Fündig wurden auch andere Frauen, jede mit ganz verschiedenen Qualifikationen und Wünschen. Eine Frau will Stylistin werden, eine andere sieht sich in einigen Jahren als Hebamme, wieder andere streben Tätigkeiten als Laborassistentin, Ärztin, Architektin, Schauspielerin oder Model an. Auch die Deutschkenntnisse unterschieden sich stark. „Wir versuchen, für jede ein passendes Angebot zu finden“, sagt Martmann-Sprenger.

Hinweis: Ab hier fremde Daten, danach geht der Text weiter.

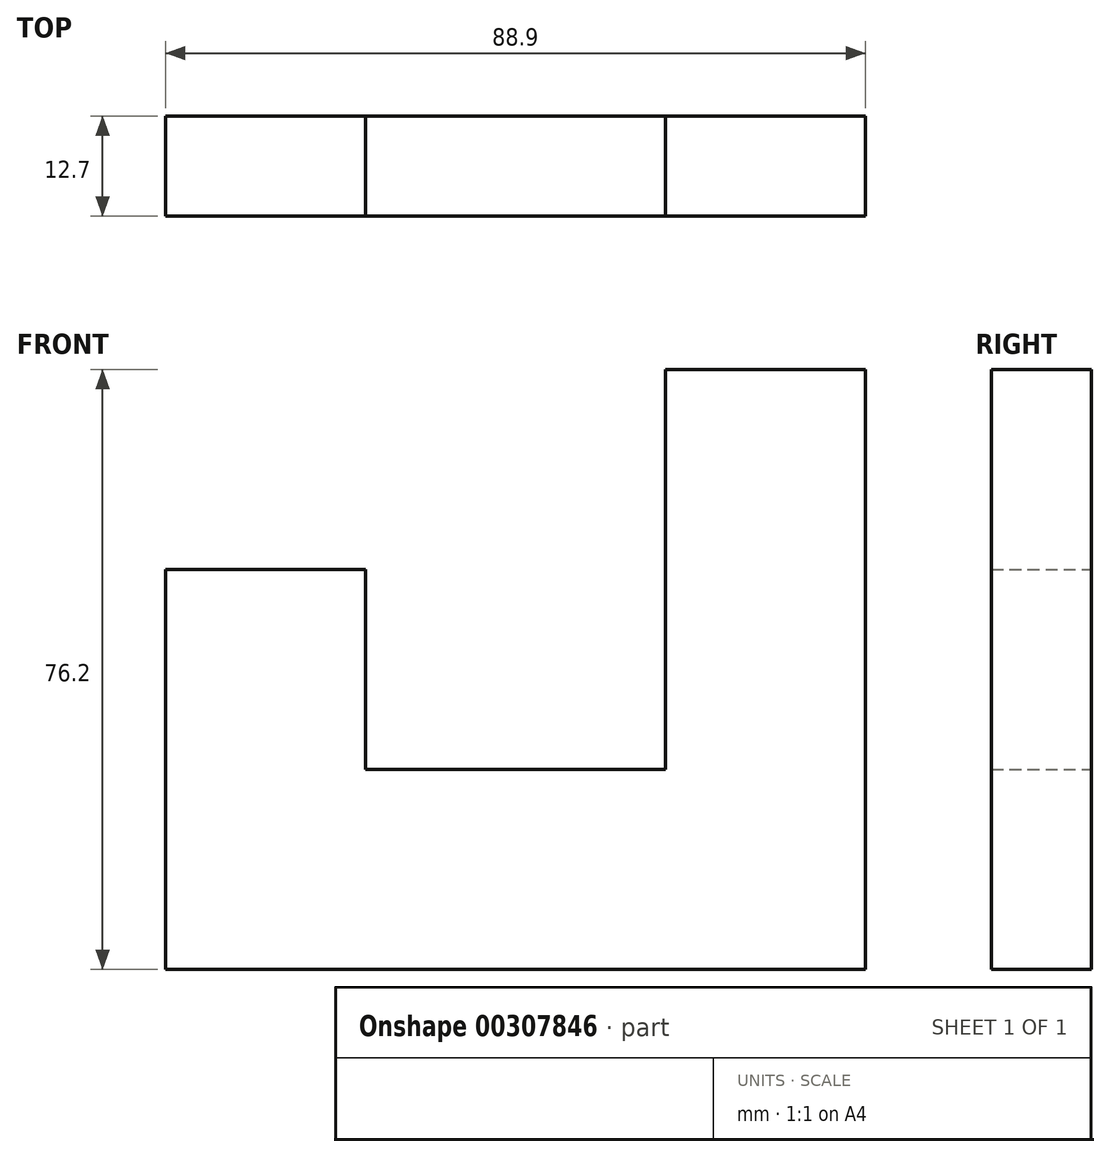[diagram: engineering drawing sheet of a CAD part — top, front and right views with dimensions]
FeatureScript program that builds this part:
annotation { "Feature Type Name" : "Feature", "Feature Type Description" : "" }
export const myFeature = defineFeature(function(context is Context, id is Id, definition is map)
    precondition{}
    {
        {
            var Q0;
            Q0=qCreatedBy(makeId("Front.planeOp"),FACE);
            var sketch = newSketch(context, id + "F0", { "sketchPlane" : qUnion([Q0])});
            skLineSegment(sketch, "E0", {"start": v(-35.1, -59.81) * mm, "end": v(53.8, -59.81) * mm});
            skLineSegment(sketch, "E1", {"start": v(53.8, -59.81) * mm, "end": v(53.8, 16.39) * mm});
            skLineSegment(sketch, "E2", {"start": v(53.8, 16.39) * mm, "end": v(28.4, 16.39) * mm});
            skLineSegment(sketch, "E3", {"start": v(28.4, 16.39) * mm, "end": v(28.4, -34.41) * mm});
            skLineSegment(sketch, "E4", {"start": v(28.4, -34.41) * mm, "end": v(-9.7, -34.41) * mm});
            skLineSegment(sketch, "E5", {"start": v(-9.7, -34.41) * mm, "end": v(-9.7, -9.01) * mm});
            skLineSegment(sketch, "E6", {"start": v(-9.7, -9.01) * mm, "end": v(-35.1, -9.01) * mm});
            skLineSegment(sketch, "E7", {"start": v(-35.1, -9.01) * mm, "end": v(-35.1, -59.81) * mm});
            skSolve(sketch);
        }
        {
            var Q0;
            Q0=makeQuery(id+"F0.imprint","IMPRINT",FACE,{"disambiguationData":[TD([[makeQuery(id+"F0.imprint","IMPRINT",EDGE,{"derivedFrom":sQuery(id+"F0.wireOp",EDGE,"E0")}),1.0]])]});
            extrude(context, id + "F1", {"entities" : qUnion([Q0]), "depth" : 12.7 * mm});
        }
    });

Hanne Cürten von den Sozial-Betrieben-Köln etwa hat mit einen niedrigschwelligen Angebot Frauen umworben, eine Karriere als Pflegerin zu starten. Wer noch kein gutes Deutsch spricht, könne mit einem Praktikum anfangen, berichtet die Leiterin der Initiative IN-JOBS-KÖLN. „Eine Frau, die heute hier ist, arbeitet jede Woche 20 Stunden bei uns und wiederholt nebenher ihren Schulabschluss“, berichtet sie. Das Ziel: „Wir wollen sie fit machen für eine Ausbildung bei uns.“ Mehrere Frauen haben ihre Telefonnummern bei ihr gelassen. „Das ist toll“, sagt Cürten. „Denn genau solche Frauen brauchen wir.“

Wer dagegen einen Ausbildungsplatz bei der Stadt Köln ergattern möchte, muss kein bestimmtes Sprachniveau nachweisen. Allerdings müssen alle Bewerber*innen den Einstellungstest meistern. "Wir beraten Menschen mit Fluchthintergrund individuell und konnten so schon viele in Ausbildungen bringen", berichtet Nikola Fischer von der Ausbildungsleitung der Stadt Köln. Plätze gibt es zum Beispiel für angehende Gärtner, Verwaltungsfachangestellte oder Tischler*innen. "Wenn unsere Mitarbeitenden verschiedene Sprachen sprechen und Kulturen kennen, ist das für eine multikulturelle Stadt wie Köln ein großer Gewinn", sagt Fischer. Zusammen mit CHANCE+ konnte das Team der Ausbildungsleitung, in dem Fischer arbeitet, bisher zahlreiche Praktikumsstellen für Teilnehmende vermitteln.

Austausch und Synergien

Nicht nur für die Frauen ist es hilfreich, an einem einzigen Ort viele wichtige Infos und Partner*innen zu finden, die eng zusammenarbeiten. Auch die Aussteller, wie das Arbeitsprojekt des Kooperationspartners IB West, profitieren davon: „Uns begeistert besonders der Austausch mit Arbeitgebern, Beraterinnen oder dem Jobcenter“, sagt Betriebsleiterin Irmgard Dick. Denn so entstünden Synergien. „Wir freuen uns, dass die Berufsmesse, auf der sich so viele Menschen positiv vernetzen, in unseren Räumen stattfindet.“

Hintergrundinformationen:
CHANCE+ / Netzwerk Flüchtlinge und Arbeit / Köln, Bonn, Düsseldorf, Kreis Mettmann

CHANCE+ ist eines von 41 bundesweiten Beratungsnetzwerken und wird gefördert im Rahmen der „ESF Integrationsrichtlinie Bund“ mit dem Handlungsschwerpunkt „Integration von Asylbewerberinnen, Asylbewerbern und Flüchtlingen“ („IvAF“).In Nordrhein-Westfalen arbeiten zehn IvAF Netzwerke intensiv zusammen. Zu den Teilprojekten von CHANCE+ zählen: Caritasverband für die Stadt Köln e.V, Caritasverband Düsseldorf e.V., IN VIA Katholischer Verband für Mädchen- und Frauensozialarbeit e.V, IB West gGmbH für Bildung und soziale Dienste, der Kölner Flüchtlingsrat für Bonn sowie der Caritasverband Kreis Mettmann e.V.